« Allez-y comprendre », s’amuse un proche de Darryl Lewis. Cet agent de sécurité de nationalité américaine avait été arrêté le 24 avril 2016 en RDC avant d’être incarcéré pendant plusieurs jours et, de son aveu même, « torturé » par les services de l’Agence nationale de renseignements (ANR). Kinshasa lui reprochait en effet d’être un mercenaire à la solde de l’opposant Moïse Katumbi. Des allégations totalement démenties par l’intéressé. Il aura fallu l’intervention très ferme des autorités américaines pour qu’il soit libéré et rapatrié aux Etats-Unis.
Selon la CENCO et les organisations de défense des droits de l’Homme, il ne s’agit en réalité que d’une « mascarade », une manipulation politique visant à empêcher le dernier gouverneur de l’ex-Katanga de se présenter à l’élection présidentielle. Selon les défenseurs de Moïse Katumbi, « le dossier est totalement vide sur le fond ». Sans compter les innombrables vices de forme et de procédure. Mais ça n’est sans doute pas un souci pour Kinshasa, la justice étant tout sauf indépendante en RDC.

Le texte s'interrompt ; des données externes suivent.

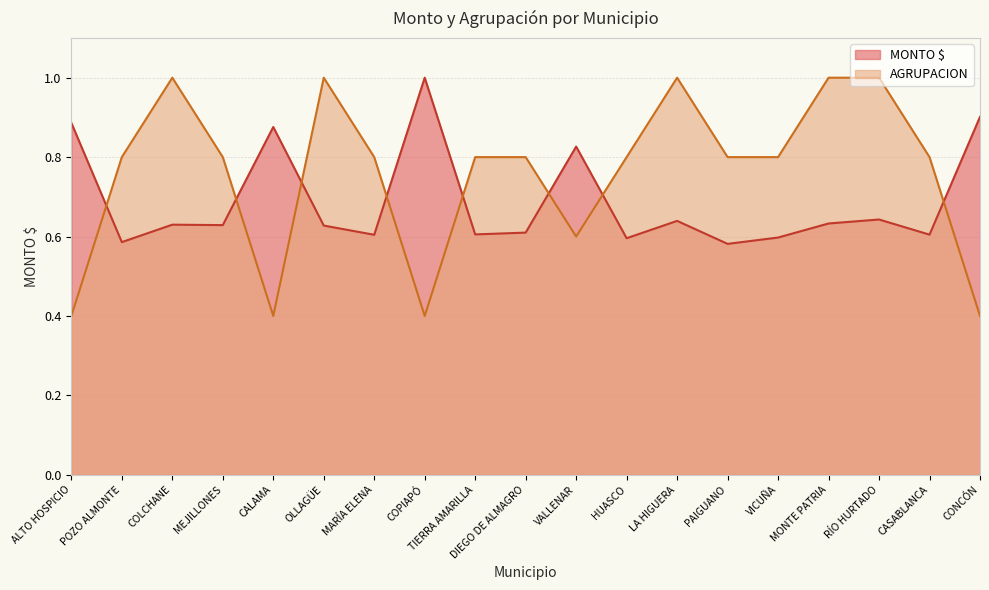

Where is the first local minimum for MONTO $?

POZO ALMONTE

Nouveau rebondissement le 30 mars dernier, Darryl Lewis reçoit, un « mandat de prévenu » (convocation à comparaître) de la part de la Justice RD congolaise pour venir témoigner dans le cadre du procès qui débute ce mercredi 27 juin devant la Cour Suprême. Mais l’intéressé ne pourra s’y rendre. S’il a bien déposé sa demande de visa en bonne et due forme avec l’ensemble des documents requis pour se rendre en RDC, l’ambassade congolaise aux Etats-Unis a refusé de lui délivrer le précieux sésame sans qu’aucun motif n’ait été avancé comme l’atteste une vidéo circulant sur les réseaux sociaux.
« Ce refus de visa démontre une nouvelle fois l’instrumentalisation de la justice. En effet, Darryl Lewis, en tant qu’acteur clé, aurait du témoigner de son réel rôle auprès de Moïse Katumbi et démontrer la vaste supercherie de ce procès », a déclaré Olivier Kamitatu, directeur de cabinet et porte-parole de M. Katumbi.
« Kinshasa aurait-elle pariée sur le refus de Darryl Lewis de retourner en RDC pour venir témoigner afin d’apporter de l’eau au moulin de sa propagande ? », s’interroge un opposant, sourire au lèvre. Probablement. Malheureusement pour elle, M. Lewis ne s’est pas démonté et a réservé un billet aller-retour Washington-Kinshasa via une escale à Paris, du 25 au 29 juin (voir photo).
Une attitude paradoxale en apparence mais somme toute logique de la part de Kinshasa. « Les autorités RD congolaises n’entendant ni respecter les droits de la défense ni faire place au principe du contradictoire dans un procès qui, selon tous les observateurs, est d’une nature strictement politique », déplore un avocat, grand défenseur des droits de l’Homme en RDC.
Pour preuve, il y a quelques semaines, l’ex-ministre de l’Intérieur et secrétaire permanent du parti présidentiel, le PPRD, Emmanuel Ramazani Shadary, avait créé la polémique en déclarant publiquement que Moïse Katumbi serait condamné par la justice pour usurpation de nationalité congolaise. Il ne faisait cependant que dire tout haut ce à quoi tout le monde s’attend désormais.